Fig. 6. Siglec-6 binds and internalizes extracellular vesicles through glycolipids independent of its conserved arginine residue.

a Binding of EVs to Siglec-6 expressing CHO cells pre-treated with an anti-Siglec-6 antibody (n = 3 technical replicates). b Binding of EVs to UT CHO cells and CHO cells expressing C46A, C172A, WT, R122A, and R92K Siglec-6 (4 ≥ n ≥ 3 technical replicates). c, Binding of EVs to WT and R92K Siglec-6 in the bead assay (n = 4 technical replicates). d Blocking of EV binding to Siglec-6 with 5 mol% 5 nGLLs in the bead assay (n = 4 technical replicates). e Binding of EVs isolated from two different donors to LAD2 cells pretreated with an anti-Siglec-6 antibody (n = 4 technical replicates). f Binding of neuraminidase A and neuraminidase S treated EVs to Siglec-6 in the bead assay (n = 3 technical replicates). g Binding of EVs isolated from WT and β1-4GalNT1^−/− N2a cells to WT Siglec−6 in the bead assay (n = 4 technical replicates). h Time-dependent fluorescence of pHrodo labeled EVs incubated with Daudi cells transduced with WT, R122A Siglec-6, and an empty vector (n = 3 technical replicates). i Representative imaging flow cytometry images of empty vector and WT Siglec-6 virally transduced Daudi cells incubated with AF488 labeled EVs at 4 or 37 °C with the EV fluorescence overlaid over the brightfield image.
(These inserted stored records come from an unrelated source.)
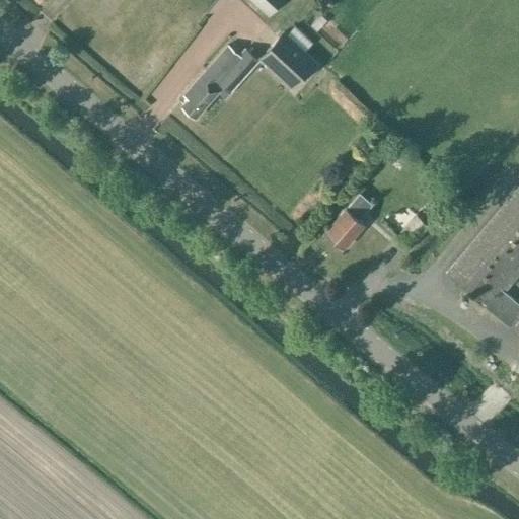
[(249,0),(268,16),(283,0),(249,0)]
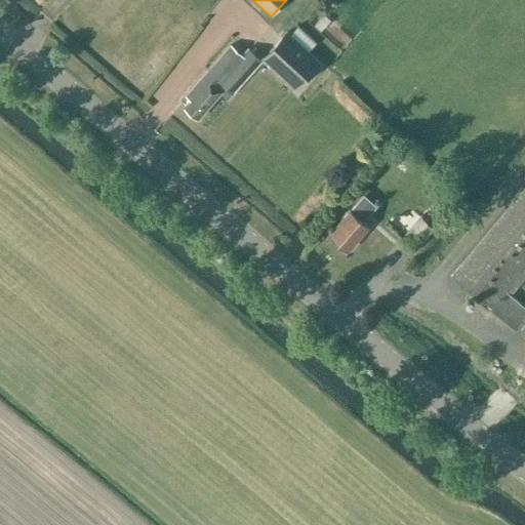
[(295,86),(318,62),(319,61),(288,31),(264,56),(295,86)]
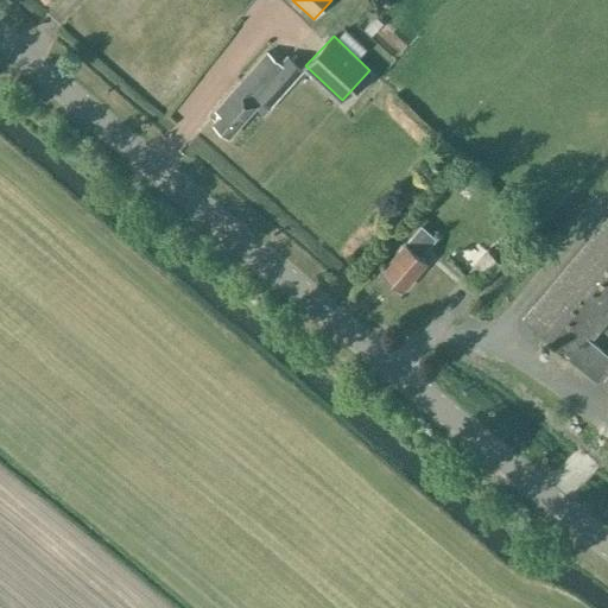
[(266,107),(267,108),(302,71),(286,57),(279,65),(266,54),(215,109),(221,115),(214,122),(229,137),(255,106),(263,112),(266,107)]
Scale bars represent 7 µm. j Quantification of internalization of EVs at 4 or 37 °C by Daudi cells transduced with WT Siglec-6 and an empty vector (n = 4 technical replicates). Data is represented by the mean ± one standard deviation of at least three technical replicants. For panel a (WT, C46A, R122A, C172A), b, d, f, g, h, and j a Brown–Forsythe and Welch one-way ANOVA was used for statistical analysis. For panels a (WT vs. R92K) c and e a two-tailed Student’s t-test was used for statistical analysis. Not Significant (NS), P > 0.5.